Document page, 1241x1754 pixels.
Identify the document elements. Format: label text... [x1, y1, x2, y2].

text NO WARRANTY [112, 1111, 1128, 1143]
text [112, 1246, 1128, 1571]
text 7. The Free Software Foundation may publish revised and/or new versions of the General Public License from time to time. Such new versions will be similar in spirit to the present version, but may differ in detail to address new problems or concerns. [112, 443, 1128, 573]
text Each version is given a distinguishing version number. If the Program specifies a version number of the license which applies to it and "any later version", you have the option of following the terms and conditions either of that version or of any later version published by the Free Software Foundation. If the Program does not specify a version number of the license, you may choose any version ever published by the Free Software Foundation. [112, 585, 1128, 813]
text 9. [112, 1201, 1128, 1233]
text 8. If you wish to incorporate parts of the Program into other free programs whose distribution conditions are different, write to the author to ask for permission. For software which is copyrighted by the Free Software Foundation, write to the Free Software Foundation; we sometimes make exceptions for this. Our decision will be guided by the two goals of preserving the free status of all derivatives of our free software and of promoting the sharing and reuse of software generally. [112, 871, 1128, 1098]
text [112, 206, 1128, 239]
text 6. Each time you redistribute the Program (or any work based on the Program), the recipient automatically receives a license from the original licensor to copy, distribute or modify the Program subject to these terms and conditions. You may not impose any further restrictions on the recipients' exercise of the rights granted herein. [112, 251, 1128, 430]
··········
** Your goal **
The answer is the full set of records above, repeated exactly.

** Result **
Document page, 1241x1754 pixels.
Identify the document elements. Format: label text... [x1, y1, x2, y2].

text NO WARRANTY [112, 1111, 1128, 1143]
text [112, 1246, 1128, 1571]
text 7. The Free Software Foundation may publish revised and/or new versions of the General Public License from time to time. Such new versions will be similar in spirit to the present version, but may differ in detail to address new problems or concerns. [112, 443, 1128, 573]
text Each version is given a distinguishing version number. If the Program specifies a version number of the license which applies to it and "any later version", you have the option of following the terms and conditions either of that version or of any later version published by the Free Software Foundation. If the Program does not specify a version number of the license, you may choose any version ever published by the Free Software Foundation. [112, 585, 1128, 813]
text 9. [112, 1201, 1128, 1233]
text 8. If you wish to incorporate parts of the Program into other free programs whose distribution conditions are different, write to the author to ask for permission. For software which is copyrighted by the Free Software Foundation, write to the Free Software Foundation; we sometimes make exceptions for this. Our decision will be guided by the two goals of preserving the free status of all derivatives of our free software and of promoting the sharing and reuse of software generally. [112, 871, 1128, 1098]
text [112, 206, 1128, 239]
text 6. Each time you redistribute the Program (or any work based on the Program), the recipient automatically receives a license from the original licensor to copy, distribute or modify the Program subject to these terms and conditions. You may not impose any further restrictions on the recipients' exercise of the rights granted herein. [112, 251, 1128, 430]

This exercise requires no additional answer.